» Your goal
Examine each line of the data. Copy those that contain the string "Description".

» Data excerpts
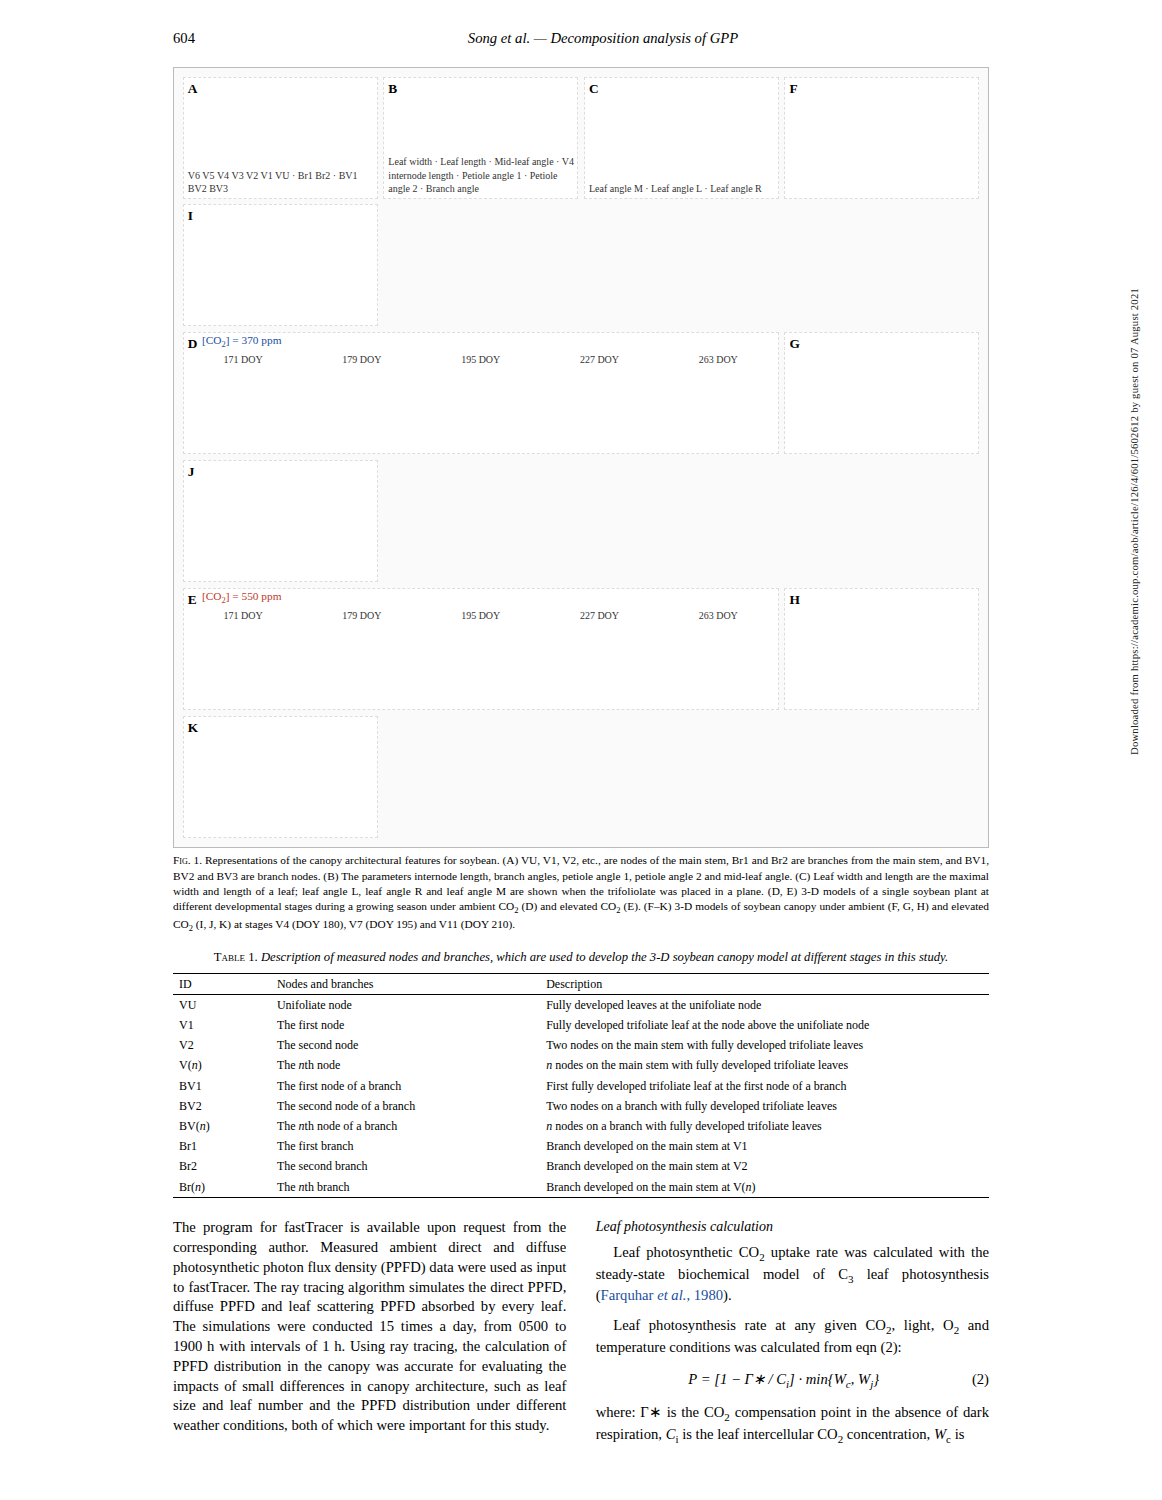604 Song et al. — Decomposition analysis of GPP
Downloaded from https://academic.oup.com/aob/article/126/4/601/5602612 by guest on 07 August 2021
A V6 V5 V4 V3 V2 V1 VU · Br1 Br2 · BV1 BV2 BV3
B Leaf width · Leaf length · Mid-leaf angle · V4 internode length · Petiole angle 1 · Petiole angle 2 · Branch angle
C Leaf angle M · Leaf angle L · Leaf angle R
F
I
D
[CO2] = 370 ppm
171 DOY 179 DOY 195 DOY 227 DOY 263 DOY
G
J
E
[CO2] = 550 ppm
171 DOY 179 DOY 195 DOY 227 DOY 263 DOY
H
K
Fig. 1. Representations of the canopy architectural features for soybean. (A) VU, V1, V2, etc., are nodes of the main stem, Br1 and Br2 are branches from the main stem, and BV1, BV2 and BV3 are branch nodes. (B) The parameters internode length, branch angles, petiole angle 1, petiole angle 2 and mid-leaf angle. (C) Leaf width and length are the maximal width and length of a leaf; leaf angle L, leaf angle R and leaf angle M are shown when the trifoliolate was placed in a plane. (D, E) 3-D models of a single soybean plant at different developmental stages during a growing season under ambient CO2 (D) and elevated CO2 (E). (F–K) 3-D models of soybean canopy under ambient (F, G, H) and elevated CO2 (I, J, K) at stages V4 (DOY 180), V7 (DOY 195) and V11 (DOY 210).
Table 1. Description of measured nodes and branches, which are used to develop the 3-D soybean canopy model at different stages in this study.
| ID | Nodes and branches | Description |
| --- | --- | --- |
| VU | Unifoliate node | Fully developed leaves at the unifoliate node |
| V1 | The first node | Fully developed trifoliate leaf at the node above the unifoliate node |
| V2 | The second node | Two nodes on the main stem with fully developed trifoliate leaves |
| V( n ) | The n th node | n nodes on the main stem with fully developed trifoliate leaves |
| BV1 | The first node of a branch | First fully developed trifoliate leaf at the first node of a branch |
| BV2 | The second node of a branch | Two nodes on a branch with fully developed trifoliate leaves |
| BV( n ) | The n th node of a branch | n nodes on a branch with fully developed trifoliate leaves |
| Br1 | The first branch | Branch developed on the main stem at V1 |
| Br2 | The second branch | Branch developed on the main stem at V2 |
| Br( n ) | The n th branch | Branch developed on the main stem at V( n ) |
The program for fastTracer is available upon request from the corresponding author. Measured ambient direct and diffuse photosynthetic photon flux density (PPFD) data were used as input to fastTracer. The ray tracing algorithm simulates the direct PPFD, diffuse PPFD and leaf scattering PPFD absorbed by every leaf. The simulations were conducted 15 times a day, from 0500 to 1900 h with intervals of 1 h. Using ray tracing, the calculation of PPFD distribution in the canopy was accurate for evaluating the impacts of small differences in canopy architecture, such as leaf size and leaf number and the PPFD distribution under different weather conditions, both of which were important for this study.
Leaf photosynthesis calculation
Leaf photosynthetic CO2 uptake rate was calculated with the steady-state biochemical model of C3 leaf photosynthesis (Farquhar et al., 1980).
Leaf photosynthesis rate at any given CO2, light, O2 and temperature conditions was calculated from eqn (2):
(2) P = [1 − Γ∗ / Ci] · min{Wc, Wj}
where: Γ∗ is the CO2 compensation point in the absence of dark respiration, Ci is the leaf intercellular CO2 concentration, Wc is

» Output of the exercise
Table 1. Description of measured nodes and branches, which are used to develop the 3-D soybean canopy model at different stages in this study.
| ID | Nodes and branches | Description |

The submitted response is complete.